[Set exercise a]
Using the fair use post below, state whether each of the following statements agrees with it, answering yes or no and quoting the deciding words: (i) the post was co-written with Matthew Lincoln; (ii) Fair Use/Fair Dealing Week is intended for institutions across Europe; (iii) dSHARP stands for digital Sciences, Humanities, and Arts Research & Publishing.

[Passage provided]
** BEGIN **

Special Installment: dSHARP and Fair Use Analyses of Text Data Sources

What?! Tartan Datascapes on a Wednesday?! That's right! Co-written with my colleague Matthew Lincoln, Research Software Engineer for CMU Libraries, I'm happy to share this special edition of Tartan Datascapes alongside our programming efforts around Fair Use/Fair Dealing Week 2020 (follow this link for a complete list of the ways we're engaging with this week, including trivia and a digital exhibit: https://library.cmu.edu/about/publications/news/fair-use-week-2020). Fair Use/Fair Dealing Week is an opportunity for institutions across North America to provide education on the principles of Fair Use in the United States and Fair Dealing in Canada.

I would argue that an important core tenet of research data management is understanding where your data comes from, and how this impacts your engagement with the data in an ethical and appropriate manner. Because it is Fair Use/Fair Dealing Week, this week's installment of Tartan Datascapes will focus on data from copyrighted materials which fall under fair use. So, what is fair use and what does it have to do with data? Grab a snack, sit back, and let's learn this together! 

Section 107 of the Copyright Act defines fair use as the following: 

[T]he fair use of a copyrighted work, including such use by reproduction in copies or phonorecords or by any other means specified by that section, for purposes such as criticism, comment, news reporting, teaching (including multiple copies for classroom use), scholarship, or research, is not an infringement of copyright. In determining whether the use made of a work in any particular case is a fair use the factors to be considered shall include --

the purpose and character of the use, including whether such use is of a commercial nature or is for nonprofit educational purposes;

the nature of the copyrighted work;

the amount and substantiality of the portion used in relation to the copyrighted work as a whole;

and the effect of the use upon the potential market for or value of the copyrighted work.

In short, fair use of copyrighted materials (particularly data collected from harvested materials) can be claimed in a variety of situations, including when the use is for educational, non-commercial purposes. As primarily a humanities researcher on popular culture, conversations around fair use have come up in my career many times, particularly since I engage with a lot of copyrighted materials, including images, song lyrics, and audio clips. Upon joining CMU Libraries last summer, I found a home within dSHARP (digital Sciences, Humanities, and Arts Research & Publishing), a team of faculty and staff at CMU Libraries dedicated to advancing research and teaching involving digital tools, methods, and sources. When Andy Prisbylla, our Library Programming and Engagement Coordinator, first asked me to write this special feature of Tartan Datascapes, I knew it would be a great opportunity to highlight the interesting data engagement taking place in dSHARP, where conversations around fair use take place on a regular basis.

** END **

(Stored data entries)
** BEGIN **

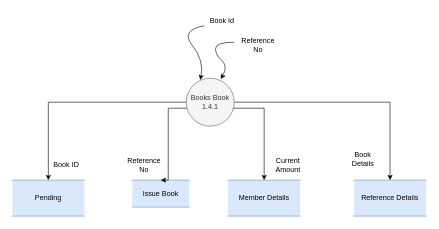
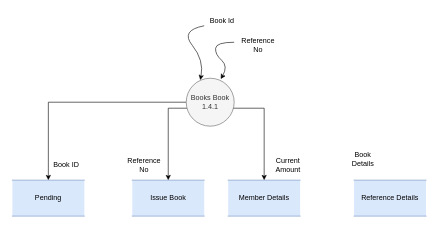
  <mxCell id="0" />
  <mxCell id="1" parent="0" />
  <mxCell id="2" value="Reference Details" style="shape=partialRectangle;whiteSpace=wrap;html=1;left=0;right=0;fillColor=#dae8fc;strokeColor=#6c8ebf;" parent="1" vertex="1"><mxGeometry x="590" y="300" width="120" height="60" as="geometry" /></mxCell>
  <mxCell id="3" value="Member Details" style="shape=partialRectangle;whiteSpace=wrap;html=1;left=0;right=0;fillColor=#dae8fc;strokeColor=#6c8ebf;" parent="1" vertex="1"><mxGeometry x="380" y="300" width="120" height="60" as="geometry" /></mxCell>
- <mxCell id="4" value="Issue Book" style="shape=partialRectangle;whiteSpace=wrap;html=1;left=0;right=0;fillColor=#dae8fc;strokeColor=#6c8ebf;" parent="1" vertex="1"><mxGeometry x="220" y="300" width="95" height="45" as="geometry" /></mxCell>
+ <mxCell id="4" value="Issue Book" style="shape=partialRectangle;whiteSpace=wrap;html=1;left=0;right=0;fillColor=#dae8fc;strokeColor=#6c8ebf;" parent="1" vertex="1"><mxGeometry x="220" y="300" width="120" height="60" as="geometry" /></mxCell>
  <mxCell id="5" value="Pending&lt;span style=&quot;color: rgba(0 , 0 , 0 , 0) ; font-family: monospace ; font-size: 0px&quot;&gt;%3CmxGraphModel%3E%3Croot%3E%3CmxCell%20id%3D%220%22%2F%3E%3CmxCell%20id%3D%221%22%20parent%3D%220%22%2F%3E%3CmxCell%20id%3D%222%22%20value%3D%22Books%20Details%22%20style%3D%22shape%3DpartialRectangle%3BwhiteSpace%3Dwrap%3Bhtml%3D1%3Bleft%3D0%3Bright%3D0%3BfillColor%3Dnone%3B%22%20vertex%3D%221%22%20parent%3D%221%22%3E%3CmxGeometry%20x%3D%22590%22%20y%3D%22300%22%20width%3D%22120%22%20height%3D%2260%22%20as%3D%22geometry%22%2F%3E%3C%2FmxCell%3E%3C%2Froot%3E%3C%2FmxGraphModel%3E&lt;/span&gt;&lt;span style=&quot;color: rgba(0 , 0 , 0 , 0) ; font-family: monospace ; font-size: 0px&quot;&gt;%3CmxGraphModel%3E%3Croot%3E%3CmxCell%20id%3D%220%22%2F%3E%3CmxCell%20id%3D%221%22%20parent%3D%220%22%2F%3E%3CmxCell%20id%3D%222%22%20value%3D%22Books%20Details%22%20style%3D%22shape%3DpartialRectangle%3BwhiteSpace%3Dwrap%3Bhtml%3D1%3Bleft%3D0%3Bright%3D0%3BfillColor%3Dnone%3B%22%20vertex%3D%221%22%20parent%3D%221%22%3E%3CmxGeometry%20x%3D%22590%22%20y%3D%22300%22%20width%3D%22120%22%20height%3D%2260%22%20as%3D%22geometry%22%2F%3E%3C%2FmxCell%3E%3C%2Froot%3E%3C%2FmxGraphModel%3E&lt;/span&gt;&lt;span style=&quot;color: rgba(0 , 0 , 0 , 0) ; font-family: monospace ; font-size: 0px&quot;&gt;%3CmxGraphModel%3E%3Croot%3E%3CmxCell%20id%3D%220%22%2F%3E%3CmxCell%20id%3D%221%22%20parent%3D%220%22%2F%3E%3CmxCell%20id%3D%222%22%20value%3D%22Books%20Details%22%20style%3D%22shape%3DpartialRectangle%3BwhiteSpace%3Dwrap%3Bhtml%3D1%3Bleft%3D0%3Bright%3D0%3BfillColor%3Dnone%3B%22%20vertex%3D%221%22%20parent%3D%221%22%3E%3CmxGeometry%20x%3D%22590%22%20y%3D%22300%22%20width%3D%22120%22%20height%3D%2260%22%20as%3D%22geometry%22%2F%3E%3C%2FmxCell%3E%3C%2Froot%3E%3C%2FmxGraphModel%3E&lt;/span&gt;" style="shape=partialRectangle;whiteSpace=wrap;html=1;left=0;right=0;fillColor=#dae8fc;strokeColor=#6c8ebf;" parent="1" vertex="1"><mxGeometry x="20" y="300" width="120" height="60" as="geometry" /></mxCell>
- <mxCell id="6" style="edgeStyle=orthogonalEdgeStyle;rounded=0;orthogonalLoop=1;jettySize=auto;html=1;entryX=0.5;entryY=0;entryDx=0;entryDy=0;" parent="1" source="10" target="2" edge="1"><mxGeometry relative="1" as="geometry"><Array as="points"><mxPoint x="650" y="170" /></Array></mxGeometry></mxCell>
  <mxCell id="7" style="edgeStyle=orthogonalEdgeStyle;rounded=0;orthogonalLoop=1;jettySize=auto;html=1;entryX=0.5;entryY=0;entryDx=0;entryDy=0;" parent="1" source="10" target="5" edge="1"><mxGeometry relative="1" as="geometry"><Array as="points"><mxPoint x="80" y="170" /></Array></mxGeometry></mxCell>
  <mxCell id="8" style="edgeStyle=orthogonalEdgeStyle;rounded=0;orthogonalLoop=1;jettySize=auto;html=1;entryX=0.5;entryY=0;entryDx=0;entryDy=0;" parent="1" source="10" target="4" edge="1"><mxGeometry relative="1" as="geometry"><Array as="points"><mxPoint x="280" y="180" /></Array></mxGeometry></mxCell>
  <mxCell id="9" style="edgeStyle=orthogonalEdgeStyle;rounded=0;orthogonalLoop=1;jettySize=auto;html=1;entryX=0.5;entryY=0;entryDx=0;entryDy=0;" parent="1" target="3" edge="1"><mxGeometry relative="1" as="geometry"><Array as="points"><mxPoint x="350" y="190" /><mxPoint x="340" y="190" /><mxPoint x="340" y="170" /><mxPoint x="360" y="170" /><mxPoint x="360" y="180" /><mxPoint x="440" y="180" /></Array><mxPoint x="350" y="180" as="sourcePoint" /></mxGeometry></mxCell>
  <mxCell id="10" value="Books Book&lt;br&gt;1.4.1&lt;br&gt;" style="ellipse;whiteSpace=wrap;html=1;aspect=fixed;fillColor=#f5f5f5;fontColor=#333333;strokeColor=#666666;" parent="1" vertex="1"><mxGeometry x="310" y="130" width="80" height="80" as="geometry" /></mxCell>
  <mxCell id="11" value="Reference No" style="text;html=1;strokeColor=none;fillColor=none;align=center;verticalAlign=middle;whiteSpace=wrap;rounded=0;" parent="1" vertex="1"><mxGeometry x="400" y="60" width="60" height="30" as="geometry" /></mxCell>
  <mxCell id="12" value="Book Id" style="text;html=1;strokeColor=none;fillColor=none;align=center;verticalAlign=middle;whiteSpace=wrap;rounded=0;" parent="1" vertex="1"><mxGeometry x="340" width="60" height="30" as="geometry" y="20" /></mxCell>
  <mxCell id="13" value="Book ID" style="text;html=1;strokeColor=none;fillColor=none;align=center;verticalAlign=middle;whiteSpace=wrap;rounded=0;" parent="1" vertex="1"><mxGeometry x="80" y="260" width="60" height="30" as="geometry" /></mxCell>
  <mxCell id="14" value="Reference No" style="text;html=1;strokeColor=none;fillColor=none;align=center;verticalAlign=middle;whiteSpace=wrap;rounded=0;" parent="1" vertex="1"><mxGeometry x="210" y="260" width="60" height="30" as="geometry" /></mxCell>
  <mxCell id="15" value="Current Amount" style="text;html=1;strokeColor=none;fillColor=none;align=center;verticalAlign=middle;whiteSpace=wrap;rounded=0;" parent="1" vertex="1"><mxGeometry x="450" y="260" width="60" height="30" as="geometry" /></mxCell>
  <mxCell id="16" value="Book Details" style="text;html=1;strokeColor=none;fillColor=none;align=center;verticalAlign=middle;whiteSpace=wrap;rounded=0;" parent="1" vertex="1"><mxGeometry x="580" y="240" width="50" height="50" as="geometry" /></mxCell>
  <mxCell id="17" style="edgeStyle=orthogonalEdgeStyle;rounded=0;orthogonalLoop=1;jettySize=auto;html=1;exitX=0.5;exitY=1;exitDx=0;exitDy=0;" parent="1" source="14" target="14" edge="1"><mxGeometry relative="1" as="geometry" /></mxCell>
  <mxCell id="18" value="" style="curved=1;endArrow=classic;html=1;rounded=0;entryX=0.293;entryY=0.038;entryDx=0;entryDy=0;entryPerimeter=0;exitX=0;exitY=0.75;exitDx=0;exitDy=0;" edge="1" parent="1" source="12" target="10"><mxGeometry width="50" height="50" relative="1" as="geometry"><mxPoint x="350" y="50" as="sourcePoint" /><mxPoint x="300" y="100" as="targetPoint" /><Array as="points"><mxPoint x="300" y="50" /><mxPoint x="340" y="100" /></Array></mxGeometry></mxCell>
  <mxCell id="19" value="" style="curved=1;endArrow=classic;html=1;rounded=0;entryX=0.72;entryY=0.017;entryDx=0;entryDy=0;entryPerimeter=0;" edge="1" parent="1" target="10"><mxGeometry width="50" height="50" relative="1" as="geometry"><mxPoint x="390" y="70" as="sourcePoint" /><mxPoint x="358.44" y="123.04" as="targetPoint" /><Array as="points"><mxPoint x="360" y="70" /><mxPoint x="358" y="90" /><mxPoint x="380" y="110" /></Array></mxGeometry></mxCell>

** END **

[Set exercise b]
Collect every line of the rows above that contains the string "Member", treating case as significant.

[Correct output a]
(i) Yes: "Co-written with my colleague Matthew Lincoln"
(ii) No: "an opportunity for institutions across North America"
(iii) Yes: "dSHARP (digital Sciences, Humanities, and Arts Research & Publishing)"

[Correct output b]
  <mxCell id="3" value="Member Details" style="shape=partialRectangle;whiteSpace=wrap;html=1;left=0;right=0;fillColor=#dae8fc;strokeColor=#6c8ebf;" parent="1" vertex="1"><mxGeometry x="380" y="300" width="120" height="60" as="geometry" /></mxCell>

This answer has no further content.